» **Description of the task**: Tell how many lines in the data below include the word "house". The answer is the number only.

Indoor object tracking data:
• • • • • • •

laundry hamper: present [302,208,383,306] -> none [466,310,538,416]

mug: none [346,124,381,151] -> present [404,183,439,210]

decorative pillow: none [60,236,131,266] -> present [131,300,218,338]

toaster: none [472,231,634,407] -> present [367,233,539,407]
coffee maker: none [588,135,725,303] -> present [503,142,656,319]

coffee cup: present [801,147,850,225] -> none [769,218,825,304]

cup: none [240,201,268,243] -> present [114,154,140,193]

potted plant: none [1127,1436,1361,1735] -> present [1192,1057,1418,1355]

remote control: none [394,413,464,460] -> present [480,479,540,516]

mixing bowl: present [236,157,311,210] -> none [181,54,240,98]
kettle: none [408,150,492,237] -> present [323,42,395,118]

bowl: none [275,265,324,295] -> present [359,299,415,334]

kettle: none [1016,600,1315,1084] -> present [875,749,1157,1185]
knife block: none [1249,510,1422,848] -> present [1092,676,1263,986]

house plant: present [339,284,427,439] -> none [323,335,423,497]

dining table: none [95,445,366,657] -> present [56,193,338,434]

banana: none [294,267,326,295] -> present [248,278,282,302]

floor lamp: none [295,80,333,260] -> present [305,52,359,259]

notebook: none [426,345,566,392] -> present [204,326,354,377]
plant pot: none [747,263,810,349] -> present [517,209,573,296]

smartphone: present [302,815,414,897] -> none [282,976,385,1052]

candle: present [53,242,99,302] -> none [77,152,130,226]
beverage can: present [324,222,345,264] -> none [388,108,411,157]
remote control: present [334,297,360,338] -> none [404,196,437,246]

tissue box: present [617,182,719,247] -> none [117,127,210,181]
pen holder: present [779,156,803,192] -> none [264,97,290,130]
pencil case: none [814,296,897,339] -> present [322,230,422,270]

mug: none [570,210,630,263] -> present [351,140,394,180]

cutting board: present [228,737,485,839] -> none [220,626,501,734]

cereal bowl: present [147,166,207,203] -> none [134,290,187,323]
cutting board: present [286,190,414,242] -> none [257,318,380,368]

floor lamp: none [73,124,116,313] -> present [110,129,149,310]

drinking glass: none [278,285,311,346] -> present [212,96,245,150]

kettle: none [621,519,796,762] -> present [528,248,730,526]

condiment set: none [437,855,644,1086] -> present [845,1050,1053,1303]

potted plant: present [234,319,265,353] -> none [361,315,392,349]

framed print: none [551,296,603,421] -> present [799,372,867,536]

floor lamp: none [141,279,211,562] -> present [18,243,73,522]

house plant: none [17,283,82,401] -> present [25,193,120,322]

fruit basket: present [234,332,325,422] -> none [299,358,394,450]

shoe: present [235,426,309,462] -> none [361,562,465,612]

• • • • • • •

» **Answer below**: 2